Sei ancora quello della pietra e della fionda/ uomo del mio tempo…». Il poeta scriveva sotto l’impressione di una guerra devastante e da poco conclusa. Ma la sua apostrofe sconsolata si può estendere ai nostri tempi, anche dove la guerra è assente o si manifesta in forme intestine e subdole. Parlo della «guerra» alle donne che è in atto nel nostro Paese. Mentre incombe l’8 marzo, ci si preoccupa di «quote rosa», di una equilibrata rappresentanza femminile nelle professioni, nelle istituzioni e nell’arengo politico; si prova magari compiacimento per qualche risultato di alto valore simbolico (le tre donne ministro nel governo Monti). Ma in Italia le donne continuano a morire in sequenze agghiaccianti. Rashida Manjoo, che per conto delle Nazioni Unite si occupa di violenza contro il «sesso debole», parla di femminicidio. Brutto il neologismo, ma più brutta la situazione che denuncia.
Nel 2010 le donne assassinate sono state 127, solo nei primi mesi del 2011 salgono a 97. Semplificando la macabra contabilità, si rileva che ogni tre giorni in Italia viene uccisa una donna. Il crimine, nella maggior parte dei casi, viene compiuto all’interno della famiglia, da mariti, partner, parenti e perfino figli. Le vittime scontano la loro fisica fragilità, ma anche la persistenza di una mentalità che le considera esseri inferiori, fatti oggetto di un possesso inalienabile. Ed a moltiplicare l’orrore, si danno casi di «punizioni» trasversali, esercitate sugli affetti più radicati di una madre. È di ieri la storia dell’uomo che, per vendicarsi dell’abbandono da parte della moglie, ha ucciso a martellate il figlio adolescente. Un altro, non molto tempo fa, ha scagliato nel Tevere una tenera creatura. Accade in un Paese che si fa vanto di una cultura che ha reso un inarrivabile omaggio all’essenza femminile.

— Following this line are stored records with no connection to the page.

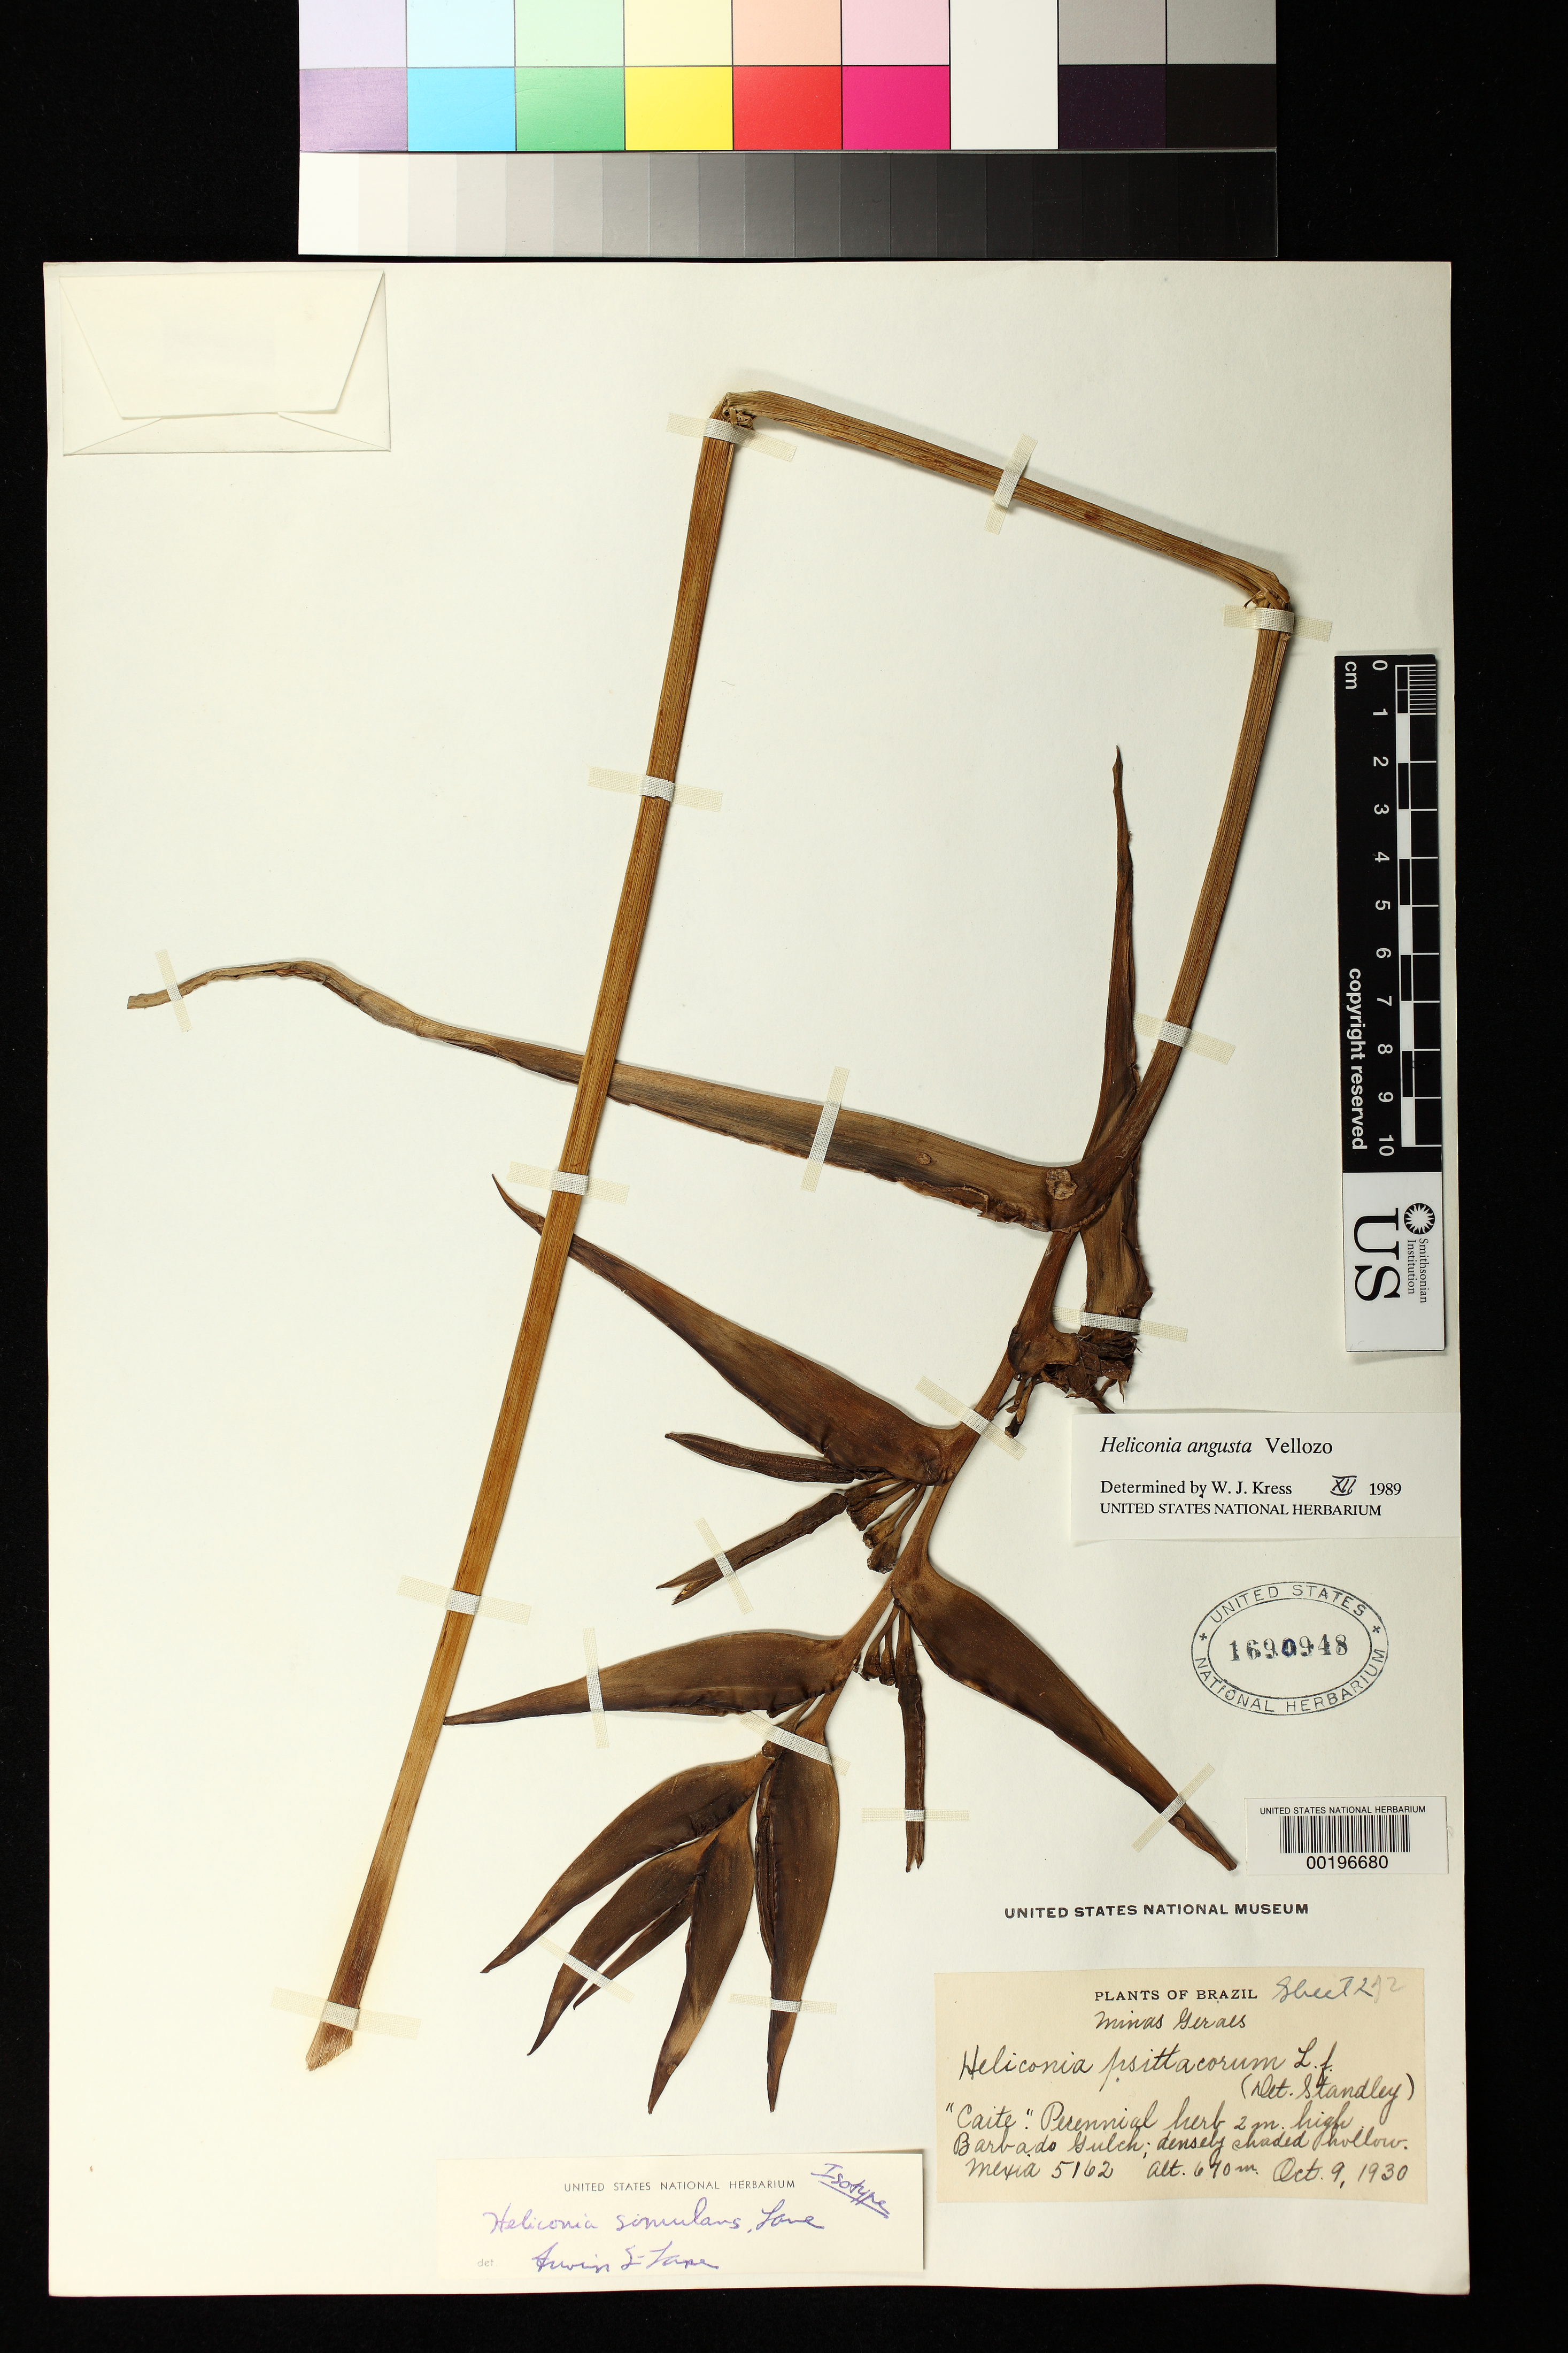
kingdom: Plantae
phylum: Tracheophyta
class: Liliopsida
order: Zingiberales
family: Heliconiaceae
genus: Heliconia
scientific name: Heliconia angusta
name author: Vell.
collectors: Y. Mexia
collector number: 5162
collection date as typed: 09 Oct 1930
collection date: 1930-10-09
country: Brazil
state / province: Minas Gerais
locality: Agricultural college lands; barbado gulch; in densely shaded hollow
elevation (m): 670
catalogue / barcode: US 1690948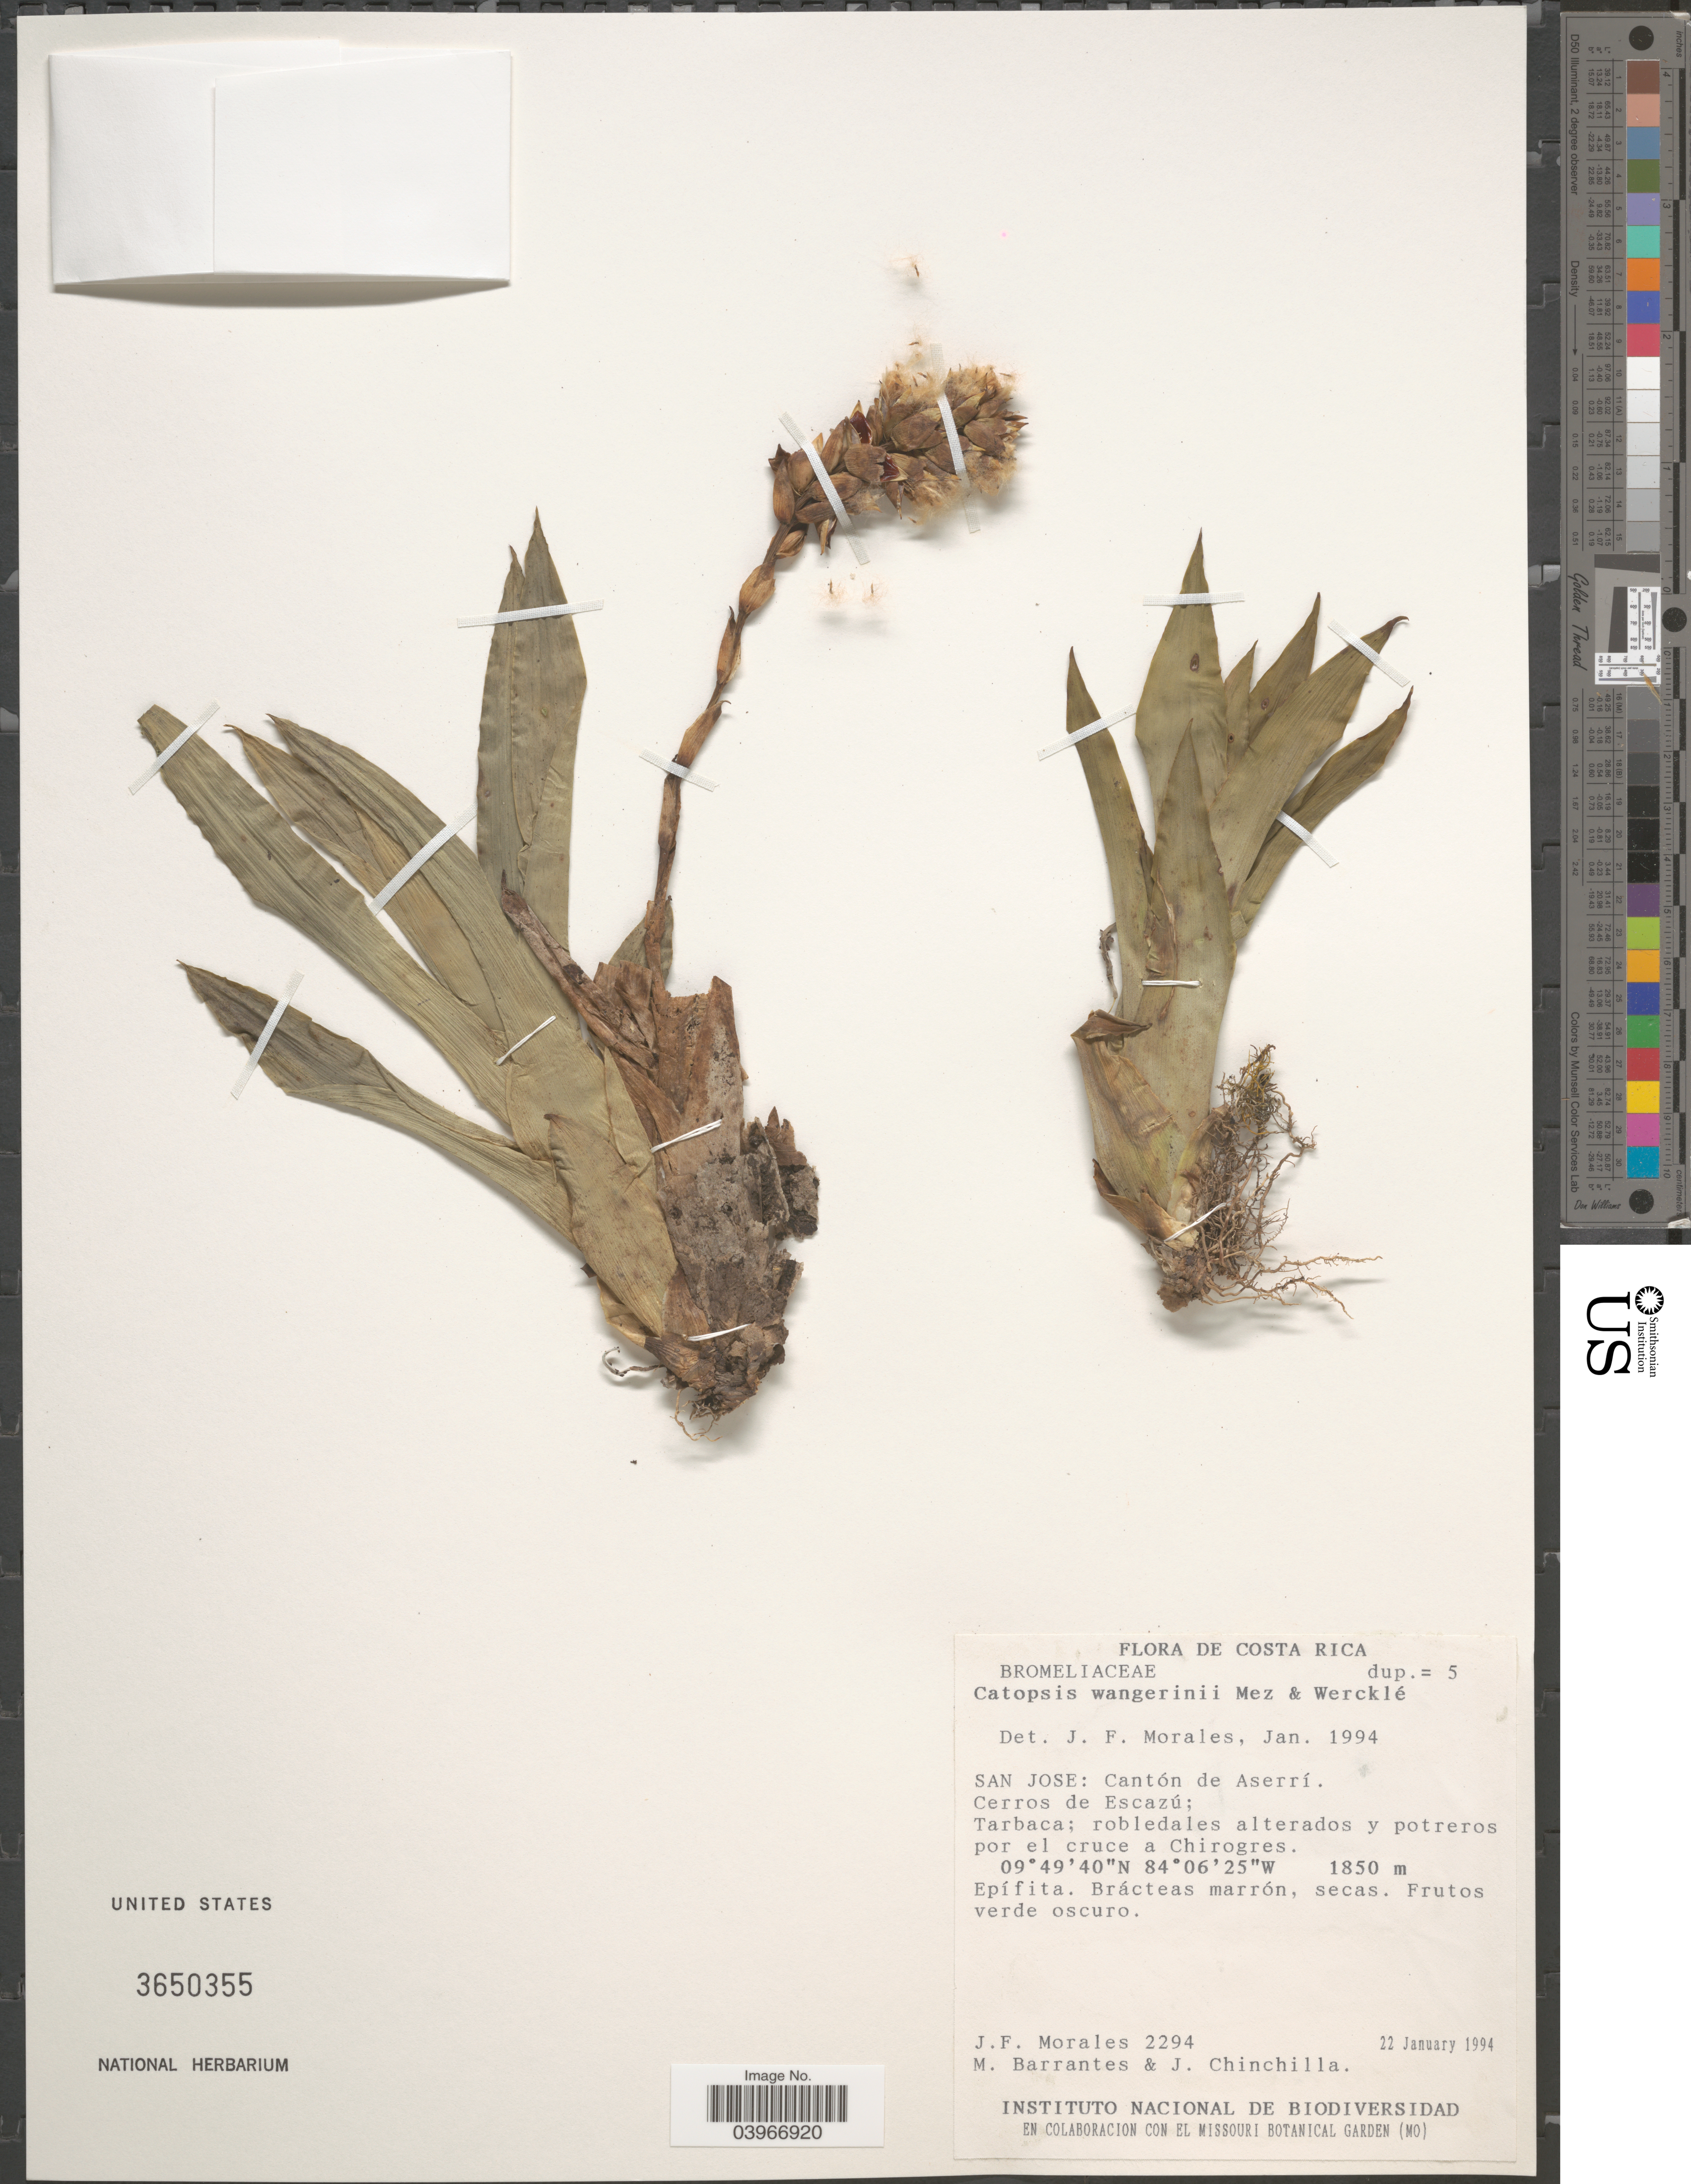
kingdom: Plantae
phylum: Tracheophyta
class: Liliopsida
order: Poales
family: Bromeliaceae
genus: Catopsis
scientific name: Catopsis wangerinii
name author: Mez & Wercklé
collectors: J. Morales, M. Barrantes & J. Chinchilla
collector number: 2294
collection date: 1994-01-22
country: Costa Rica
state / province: San José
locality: Cantón de Aserrí. Cerros de Escazú. Tarbaca; robledales alterados y potreros por el cruce a Chirogres.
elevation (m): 1850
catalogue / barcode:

Prima delle effimere e futili vallette televisive, vengono Beatrice e Laura e Silvia che hanno segnato nell’arte e nell’immaginario collettivo un luminoso percorso. E non si può eludere il culto diffuso, non soltanto superstizioso e miracolistico, della Madonna. Questo non basta, certo, a vanificare l’eredità del «mal seme d’Adamo» e le pulsioni di una crassa ignoranza. Ma occorre porre un argine -di coscienza e di civile sollecitudine- a così gravi misfatti. Attraverso un infaticabile lavoro di educazione (anche gli assassini, vivaddio, sono andati a scuola), centrato sulla dignità di ogni persona, di ogni specifica attitudine e vocazione. Attraverso una più severa, e dissuasiva, sanzione delle leggi. Deprecando, ad esempio, la recente pronuncia della Cassazione che non ha ritenuto meritevoli del carcere i sozzi responsabili d’uno stupro di gruppo.